*** Begin section ***

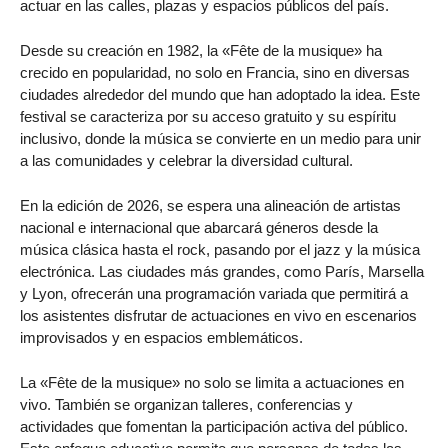
actuar en las calles, plazas y espacios públicos del país.
Desde su creación en 1982, la «Fête de la musique» ha
crecido en popularidad, no solo en Francia, sino en diversas
ciudades alrededor del mundo que han adoptado la idea. Este
festival se caracteriza por su acceso gratuito y su espíritu
inclusivo, donde la música se convierte en un medio para unir
a las comunidades y celebrar la diversidad cultural.
En la edición de 2026, se espera una alineación de artistas
nacional e internacional que abarcará géneros desde la
música clásica hasta el rock, pasando por el jazz y la música
electrónica. Las ciudades más grandes, como París, Marsella
y Lyon, ofrecerán una programación variada que permitirá a
los asistentes disfrutar de actuaciones en vivo en escenarios
improvisados y en espacios emblemáticos.
La «Fête de la musique» no solo se limita a actuaciones en
vivo. También se organizan talleres, conferencias y
actividades que fomentan la participación activa del público.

*** End section ***

#### Task statement:
Reproduce the lines above word for word, leaving out the picture.

#### Result of the task:
actuar en las calles, plazas y espacios públicos del país.
Desde su creación en 1982, la «Fête de la musique» ha
crecido en popularidad, no solo en Francia, sino en diversas
ciudades alrededor del mundo que han adoptado la idea. Este
festival se caracteriza por su acceso gratuito y su espíritu
inclusivo, donde la música se convierte en un medio para unir
a las comunidades y celebrar la diversidad cultural.
En la edición de 2026, se espera una alineación de artistas
nacional e internacional que abarcará géneros desde la
música clásica hasta el rock, pasando por el jazz y la música
electrónica. Las ciudades más grandes, como París, Marsella
y Lyon, ofrecerán una programación variada que permitirá a
los asistentes disfrutar de actuaciones en vivo en escenarios
improvisados y en espacios emblemáticos.
La «Fête de la musique» no solo se limita a actuaciones en
vivo. También se organizan talleres, conferencias y
actividades que fomentan la participación activa del público.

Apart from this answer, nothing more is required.